A little boy pulls a girl’s pigtails on the playground. Instead of being told to stop, he hears, “That just means he likes you.” A teenager catcalls a girl on the street, and his friends laugh instead of calling him out. A young man interrupts a female colleague in a meeting, and no one corrects him.

These small moments build a foundation. They teach boys that aggression is a sign of affection, that persistence is romantic even when a woman says no, that their voices naturally carry more weight than women’s. And by the time they’re men, these attitudes don’t just disappear. They manifest in how they treat women—sometimes in ways they don’t even recognise as harmful.

But unlearning is possible. It starts with reflection. What messages did I grow up with? Which ones were harmful? How can I actively choose better ones?

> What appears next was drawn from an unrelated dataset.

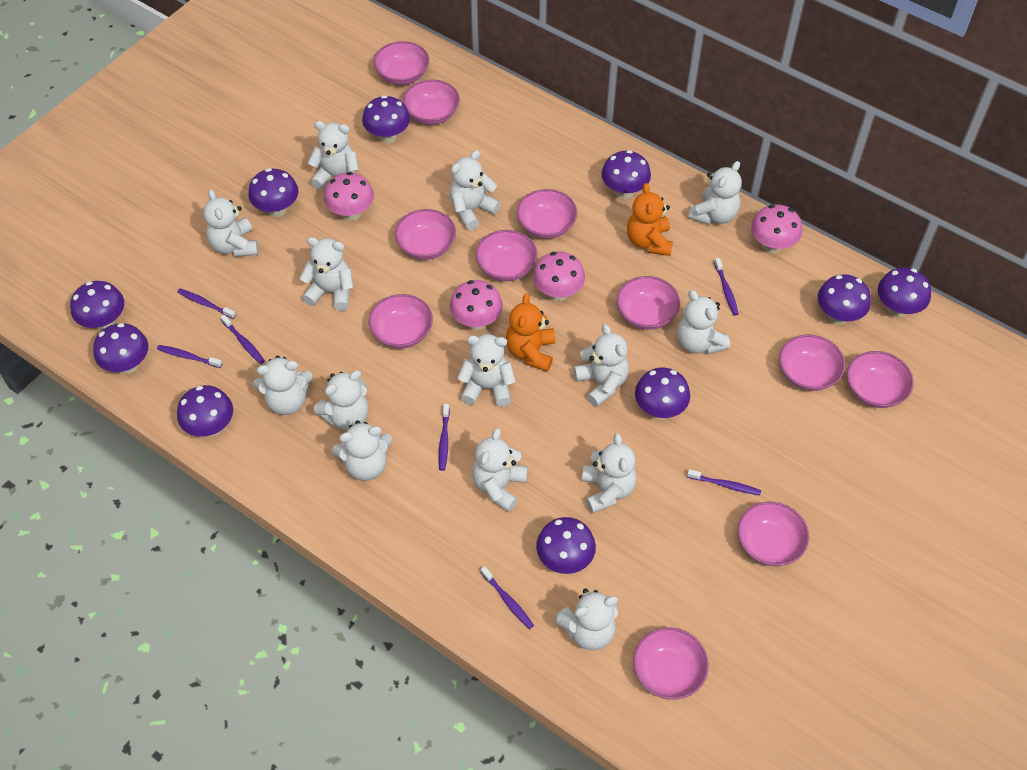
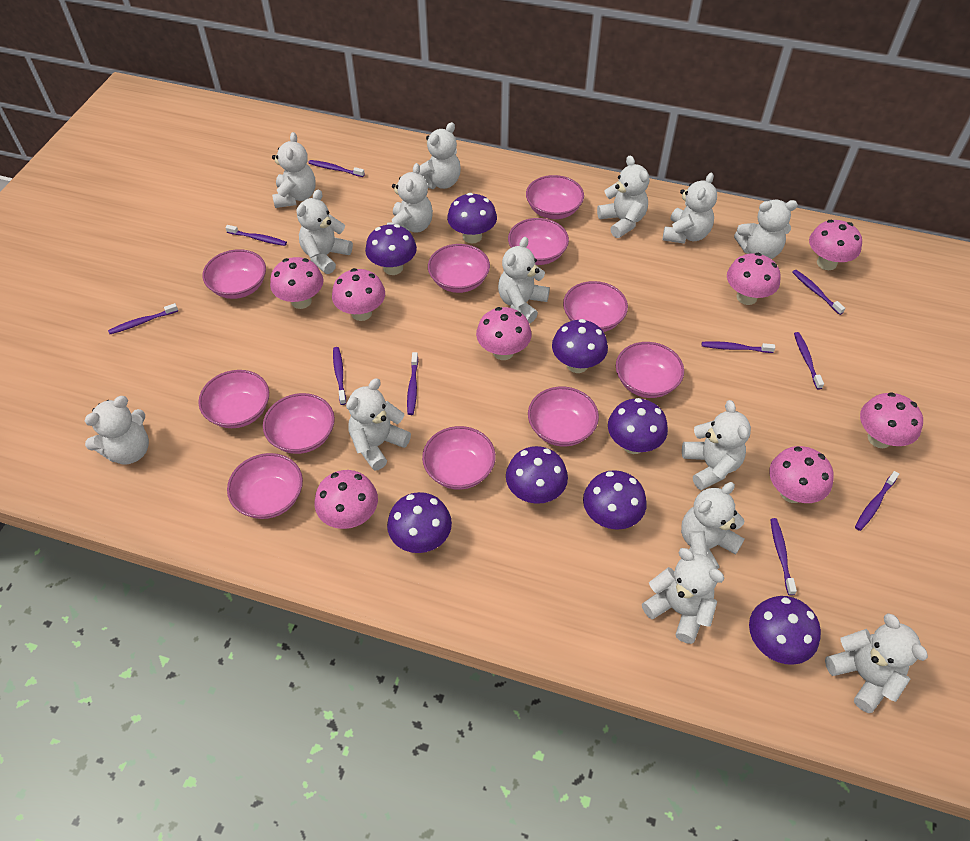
orange teddy bear: 2 -> 0
pink mushroom: 4 -> 8
purple mushroom: 10 -> 8
purple toothbrush: 7 -> 10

What Men Can Do to Be Part of the Solution

Acknowledgment is the first step. But real change requires action.

It means listening when women speak about their experiences—not with defensiveness, but with the intent to understand. It means questioning your own behavior—have you ever dismissed a woman’s concerns? Interrupted her in a conversation? Laughed at a sexist joke?

It means making small but significant changes—like crossing the street if you find yourself walking behind a woman at night so she doesn’t have to worry. Giving women space instead of standing too close. Speaking up when a friend crosses a line, even if it’s uncomfortable.

And most importantly, it means recognizing that this isn’t a fight for women to handle alone. If the problem is toxic masculinity, then the solution lies in men actively working to change it.

The Bottom Line

Women’s safety isn’t just a women’s issue. It’s a men’s issue, too.

The reality is, most men don’t experience the world the way women do. And that’s okay—no one’s asking for guilt. But there is a request: awareness, accountability, and action.

The goal isn’t to make men feel like villains. It’s to make them part of the change.

Because the endgame isn’t complicated—it’s a world where women don’t have to walk with their keys between their fingers. A world where they don’t have to think twice before getting into a cab. A world where safety isn’t a privilege, but a given.

The responsibility of building that world belongs to everyone.